[Instruction] What do the lines say from the start of the entries through the one containing "Adobe mengatakan aplikasi iPhone premier"? Repeat them exactly.

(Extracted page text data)
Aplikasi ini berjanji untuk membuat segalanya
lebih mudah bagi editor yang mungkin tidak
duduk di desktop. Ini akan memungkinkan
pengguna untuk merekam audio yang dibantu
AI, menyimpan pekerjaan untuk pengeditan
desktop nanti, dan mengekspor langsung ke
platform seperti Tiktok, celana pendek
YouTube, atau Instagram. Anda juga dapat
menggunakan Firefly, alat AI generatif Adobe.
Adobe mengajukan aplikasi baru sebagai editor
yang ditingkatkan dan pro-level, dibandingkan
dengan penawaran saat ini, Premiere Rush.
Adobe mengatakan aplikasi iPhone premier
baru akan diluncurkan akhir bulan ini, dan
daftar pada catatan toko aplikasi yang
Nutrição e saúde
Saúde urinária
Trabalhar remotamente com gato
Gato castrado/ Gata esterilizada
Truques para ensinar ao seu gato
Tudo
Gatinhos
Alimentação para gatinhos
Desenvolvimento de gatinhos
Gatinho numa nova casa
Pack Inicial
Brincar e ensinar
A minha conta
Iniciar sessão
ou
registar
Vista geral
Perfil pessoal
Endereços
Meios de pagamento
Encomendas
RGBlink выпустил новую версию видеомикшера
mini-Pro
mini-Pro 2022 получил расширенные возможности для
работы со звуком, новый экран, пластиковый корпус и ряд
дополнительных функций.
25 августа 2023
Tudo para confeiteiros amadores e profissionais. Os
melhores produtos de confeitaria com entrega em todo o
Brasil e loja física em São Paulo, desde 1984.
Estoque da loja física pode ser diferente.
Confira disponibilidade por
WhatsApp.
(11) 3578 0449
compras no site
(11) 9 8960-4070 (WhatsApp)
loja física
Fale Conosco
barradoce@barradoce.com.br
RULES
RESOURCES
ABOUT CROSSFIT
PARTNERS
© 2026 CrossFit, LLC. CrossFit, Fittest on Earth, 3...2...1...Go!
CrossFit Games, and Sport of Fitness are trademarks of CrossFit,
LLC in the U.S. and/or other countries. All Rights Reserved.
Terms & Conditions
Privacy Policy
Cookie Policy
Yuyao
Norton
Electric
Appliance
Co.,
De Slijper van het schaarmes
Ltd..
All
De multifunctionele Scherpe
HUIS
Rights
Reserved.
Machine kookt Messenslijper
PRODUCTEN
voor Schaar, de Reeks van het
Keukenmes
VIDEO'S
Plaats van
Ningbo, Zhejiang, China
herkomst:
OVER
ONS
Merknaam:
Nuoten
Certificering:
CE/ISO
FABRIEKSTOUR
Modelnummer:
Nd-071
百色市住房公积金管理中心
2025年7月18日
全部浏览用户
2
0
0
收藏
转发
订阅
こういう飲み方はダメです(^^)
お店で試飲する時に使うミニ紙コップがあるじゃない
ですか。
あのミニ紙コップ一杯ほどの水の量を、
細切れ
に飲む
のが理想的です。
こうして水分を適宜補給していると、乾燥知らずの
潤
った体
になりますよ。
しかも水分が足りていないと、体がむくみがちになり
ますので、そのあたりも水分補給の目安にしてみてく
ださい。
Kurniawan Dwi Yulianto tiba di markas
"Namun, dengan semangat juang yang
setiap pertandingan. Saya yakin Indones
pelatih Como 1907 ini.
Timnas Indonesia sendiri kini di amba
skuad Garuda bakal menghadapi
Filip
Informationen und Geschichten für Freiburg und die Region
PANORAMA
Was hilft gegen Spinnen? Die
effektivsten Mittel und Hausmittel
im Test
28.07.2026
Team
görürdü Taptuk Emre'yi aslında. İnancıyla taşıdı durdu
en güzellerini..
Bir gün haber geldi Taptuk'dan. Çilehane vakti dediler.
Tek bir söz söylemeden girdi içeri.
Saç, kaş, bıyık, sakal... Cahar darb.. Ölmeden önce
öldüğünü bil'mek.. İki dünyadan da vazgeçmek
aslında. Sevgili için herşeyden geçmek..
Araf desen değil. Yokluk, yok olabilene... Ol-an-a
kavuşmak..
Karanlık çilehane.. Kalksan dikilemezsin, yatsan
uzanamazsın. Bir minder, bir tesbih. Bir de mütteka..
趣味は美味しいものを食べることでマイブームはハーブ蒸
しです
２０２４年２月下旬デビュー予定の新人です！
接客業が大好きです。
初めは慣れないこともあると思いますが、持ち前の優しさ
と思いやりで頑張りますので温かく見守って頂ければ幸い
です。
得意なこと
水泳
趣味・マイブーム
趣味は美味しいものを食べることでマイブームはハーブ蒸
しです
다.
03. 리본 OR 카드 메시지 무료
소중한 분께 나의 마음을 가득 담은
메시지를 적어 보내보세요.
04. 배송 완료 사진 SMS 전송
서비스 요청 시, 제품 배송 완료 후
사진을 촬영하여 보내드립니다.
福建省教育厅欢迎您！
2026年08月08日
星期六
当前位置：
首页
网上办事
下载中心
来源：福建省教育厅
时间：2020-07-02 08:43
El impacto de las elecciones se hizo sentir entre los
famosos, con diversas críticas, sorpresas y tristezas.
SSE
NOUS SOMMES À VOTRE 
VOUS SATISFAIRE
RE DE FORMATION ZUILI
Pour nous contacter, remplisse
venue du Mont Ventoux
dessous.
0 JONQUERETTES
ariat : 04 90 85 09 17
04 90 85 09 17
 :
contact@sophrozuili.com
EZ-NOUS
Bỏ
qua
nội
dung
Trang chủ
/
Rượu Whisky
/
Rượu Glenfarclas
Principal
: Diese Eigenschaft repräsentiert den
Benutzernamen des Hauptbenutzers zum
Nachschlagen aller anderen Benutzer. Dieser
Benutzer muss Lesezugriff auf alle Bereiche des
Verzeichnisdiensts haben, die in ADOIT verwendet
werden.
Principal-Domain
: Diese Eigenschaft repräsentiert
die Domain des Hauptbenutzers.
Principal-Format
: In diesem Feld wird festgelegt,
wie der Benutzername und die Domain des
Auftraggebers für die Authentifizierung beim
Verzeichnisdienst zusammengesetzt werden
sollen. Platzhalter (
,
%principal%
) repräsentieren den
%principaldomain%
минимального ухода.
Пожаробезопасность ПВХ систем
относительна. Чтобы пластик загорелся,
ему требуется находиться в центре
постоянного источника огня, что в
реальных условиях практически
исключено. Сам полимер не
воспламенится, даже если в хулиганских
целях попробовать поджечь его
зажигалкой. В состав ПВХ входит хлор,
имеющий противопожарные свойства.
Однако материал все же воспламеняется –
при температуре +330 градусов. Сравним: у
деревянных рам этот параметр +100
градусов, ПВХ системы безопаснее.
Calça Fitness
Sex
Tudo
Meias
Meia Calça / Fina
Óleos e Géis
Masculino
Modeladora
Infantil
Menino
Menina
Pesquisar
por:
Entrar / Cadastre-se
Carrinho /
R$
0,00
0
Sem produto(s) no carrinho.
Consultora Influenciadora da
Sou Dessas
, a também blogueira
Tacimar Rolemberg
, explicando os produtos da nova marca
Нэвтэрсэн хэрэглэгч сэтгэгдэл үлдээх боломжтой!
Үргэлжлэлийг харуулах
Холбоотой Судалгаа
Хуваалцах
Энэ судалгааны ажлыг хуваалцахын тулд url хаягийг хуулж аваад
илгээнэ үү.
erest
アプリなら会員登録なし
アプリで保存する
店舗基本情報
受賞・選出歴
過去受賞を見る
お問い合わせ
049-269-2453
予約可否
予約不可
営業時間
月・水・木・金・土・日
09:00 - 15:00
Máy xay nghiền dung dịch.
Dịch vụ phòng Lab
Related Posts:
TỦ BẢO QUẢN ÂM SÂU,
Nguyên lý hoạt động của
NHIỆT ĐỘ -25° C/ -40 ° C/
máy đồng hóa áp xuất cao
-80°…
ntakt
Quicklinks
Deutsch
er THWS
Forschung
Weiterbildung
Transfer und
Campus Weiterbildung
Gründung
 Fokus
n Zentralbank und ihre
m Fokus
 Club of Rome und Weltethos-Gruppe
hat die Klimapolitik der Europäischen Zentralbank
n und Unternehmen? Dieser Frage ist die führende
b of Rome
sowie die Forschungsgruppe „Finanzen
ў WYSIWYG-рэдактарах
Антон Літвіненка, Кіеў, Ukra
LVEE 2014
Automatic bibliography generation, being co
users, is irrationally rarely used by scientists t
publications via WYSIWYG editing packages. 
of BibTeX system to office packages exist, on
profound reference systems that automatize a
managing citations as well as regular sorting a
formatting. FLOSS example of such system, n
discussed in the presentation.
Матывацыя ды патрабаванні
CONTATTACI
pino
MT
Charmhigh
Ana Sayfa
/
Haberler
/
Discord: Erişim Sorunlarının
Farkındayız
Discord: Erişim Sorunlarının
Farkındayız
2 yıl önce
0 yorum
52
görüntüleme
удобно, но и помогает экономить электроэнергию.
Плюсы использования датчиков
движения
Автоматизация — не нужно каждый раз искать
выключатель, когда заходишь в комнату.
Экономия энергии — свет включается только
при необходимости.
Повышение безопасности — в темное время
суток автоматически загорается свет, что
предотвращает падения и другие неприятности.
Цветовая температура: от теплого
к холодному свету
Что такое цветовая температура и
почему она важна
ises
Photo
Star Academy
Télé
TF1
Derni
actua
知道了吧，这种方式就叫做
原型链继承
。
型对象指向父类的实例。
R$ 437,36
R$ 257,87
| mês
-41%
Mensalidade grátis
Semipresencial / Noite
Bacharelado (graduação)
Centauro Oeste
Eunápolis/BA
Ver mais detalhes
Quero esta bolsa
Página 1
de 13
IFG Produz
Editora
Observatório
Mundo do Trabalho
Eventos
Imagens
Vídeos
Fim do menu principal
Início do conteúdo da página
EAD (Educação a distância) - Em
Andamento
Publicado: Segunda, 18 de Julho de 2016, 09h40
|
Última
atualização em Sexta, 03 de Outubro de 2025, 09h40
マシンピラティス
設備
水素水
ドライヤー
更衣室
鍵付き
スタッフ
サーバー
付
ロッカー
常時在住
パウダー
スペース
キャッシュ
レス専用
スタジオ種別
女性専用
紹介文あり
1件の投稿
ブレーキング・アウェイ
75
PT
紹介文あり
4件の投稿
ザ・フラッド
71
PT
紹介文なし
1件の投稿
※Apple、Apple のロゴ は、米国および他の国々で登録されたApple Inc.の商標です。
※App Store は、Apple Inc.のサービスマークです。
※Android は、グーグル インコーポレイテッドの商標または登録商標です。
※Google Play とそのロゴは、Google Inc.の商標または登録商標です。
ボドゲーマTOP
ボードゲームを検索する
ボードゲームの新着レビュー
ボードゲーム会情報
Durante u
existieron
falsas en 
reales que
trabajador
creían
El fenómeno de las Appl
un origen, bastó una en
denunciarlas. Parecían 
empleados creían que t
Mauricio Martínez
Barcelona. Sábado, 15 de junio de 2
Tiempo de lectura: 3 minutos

[Answer box]
Aplikasi ini berjanji untuk membuat segalanya
lebih mudah bagi editor yang mungkin tidak
duduk di desktop. Ini akan memungkinkan
pengguna untuk merekam audio yang dibantu
AI, menyimpan pekerjaan untuk pengeditan
desktop nanti, dan mengekspor langsung ke
platform seperti Tiktok, celana pendek
YouTube, atau Instagram. Anda juga dapat
menggunakan Firefly, alat AI generatif Adobe.
Adobe mengajukan aplikasi baru sebagai editor
yang ditingkatkan dan pro-level, dibandingkan
dengan penawaran saat ini, Premiere Rush.
Adobe mengatakan aplikasi iPhone premier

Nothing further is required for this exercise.